PS, for American readers: I'm told there's a kind of cream cheese in the US called Neufchatel. It's not the same at all.

Wednesday, 22 July 2015

Brousse - ricotta with attitude!

Brousse looks a little like a ricotta - a strikingly white, quite grainy soft cheese, which comes in a little pot, just the way it was formed out of the mould.
"Brousse" by Véronique PAGNIER - Own work. Licensed under CC BY-SA 3.0 via Wikimedia Commons -

And it is a ricotta - a cheese made from the lactoserum, or whey as we'd say in English, that's left behind after the first chese has been made from a batch of milk.

But as you'd expect from a French cheese, it's got a bit of attitude. That's partly because it can be made from sheep's or goat's milk as well as cow's milk - depending on the location and type of cheese. There's even a single-variety Brousse, the Brousse du Rove, coming from the Rove race of goat, and made (unusually) with the milk rather than with the whey.

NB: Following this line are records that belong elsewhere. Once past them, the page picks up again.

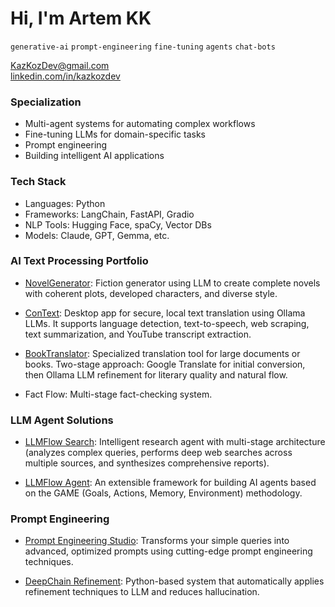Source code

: # Hi, I'm Artem KK
`generative-ai` `prompt-engineering` `fine-tuning` `agents` `chat-bots` 

KazKozDev@gmail.com  
[linkedin.com/in/kazkozdev](https://linkedin.com/in/kazkozdev)

### Specialization
- Multi-agent systems for automating complex workflows  
- Fine-tuning LLMs for domain-specific tasks  
- Prompt engineering 
- Building intelligent AI applications  

### Tech Stack
- Languages: Python
- Frameworks: LangChain, FastAPI, Gradio
- NLP Tools: Hugging Face, spaCy, Vector DBs
- Models: Claude, GPT, Gemma, etc.

### AI Text Processing Portfolio

- [NovelGenerator](https://github.com/KazKozDev/NovelGenerator): Fiction generator using LLM to create complete novels with coherent plots, developed characters, and diverse style.

- [ConText](https://github.com/KazKozDev/ConText): Desktop app for secure, local text translation using Ollama LLMs. It supports language detection, text-to-speech, web scraping, text summarization, and YouTube transcript extraction.

- [BookTranslator](https://github.com/KazKozDev/book-translator): Specialized translation tool for large documents or books. Two-stage approach: Google Translate for initial conversion, then Ollama LLM refinement for literary quality and natural flow.

- Fact Flow: Multi-stage fact-checking system.


### LLM Agent Solutions

- [LLMFlow Search](https://github.com/KazKozDev/llmflow-search): Intelligent research agent with multi-stage architecture (analyzes complex queries, performs deep web searches across multiple sources, and synthesizes comprehensive reports).  

- [LLMFlow Agent](https://github.com/KazKozDev/LLMFlow): An extensible framework for building AI agents based on the GAME (Goals, Actions, Memory, Environment) methodology.


### Prompt Engineering

- [Prompt Engineering Studio](https://github.com/KazKozDev/prompt-engineering-studio): Transforms your simple queries into advanced, optimized prompts using cutting-edge prompt engineering techniques.

- [DeepChain Refinement](https://github.com/KazKozDev/deepchain-refinement): Python-based system that automatically applies refinement techniques to LLM and reduces hallucination.





  

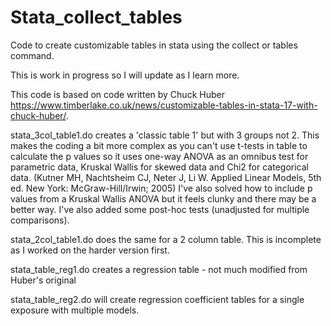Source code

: # Stata_collect_tables
Code to create customizable tables in stata using the collect or tables command.

This is work in progress so I will update as I learn more. 

This code is based on code written by Chuck Huber https://www.timberlake.co.uk/news/customizable-tables-in-stata-17-with-chuck-huber/. 

stata_3col_table1.do creates a 'classic table 1' but with 3 groups not 2. This makes the coding a bit more complex as you can't use t-tests in table to calculate the p values so it uses one-way ANOVA as an omnibus test for parametric data, Kruskal Wallis for skewed data and Chi2 for categorical data. (Kutner MH, Nachtsheim CJ, Neter J, Li W. Applied Linear Models, 5th ed. New York: McGraw-Hill/Irwin; 2005) I've also solved how to include p values from a Kruskal Wallis ANOVA but it feels clunky and there may be a better way. I've also added some post-hoc tests (unadjusted for multiple comparisons). 

stata_2col_table1.do does the same for a 2 column table. This is incomplete as I worked on the harder version first. 

stata_table_reg1.do creates a regression table - not much modified from Huber's original

stata_table_reg2.do will create regression coefficient tables for a single exposure with multiple models. 
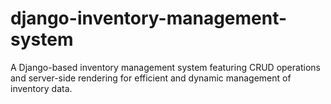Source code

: # django-inventory-management-system

A Django-based inventory management system featuring CRUD operations and server-side rendering for efficient and dynamic management of inventory data.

The Brousse I've been enjoying isn't a farm Brousse, it's just something we picked up in the supermarket. But it has that definite goaty edge. It comes over all creamy and fresh at first, with a slight citrus edge (very gentle, like a hint of lemon meringue), but then the goatier, stronger flavour kicks in, alongside the freshness. It all makes for a cheese which is light and refreshing, not mouth-clogging like a Brie, but which develops its taste in the mouth and deserves a slow appreciation.

Like fromage blanc, Brousse is often eaten with a little sugar. I like it with forest fruits - accompanied by the fruits, not mixed up with them - or on its own.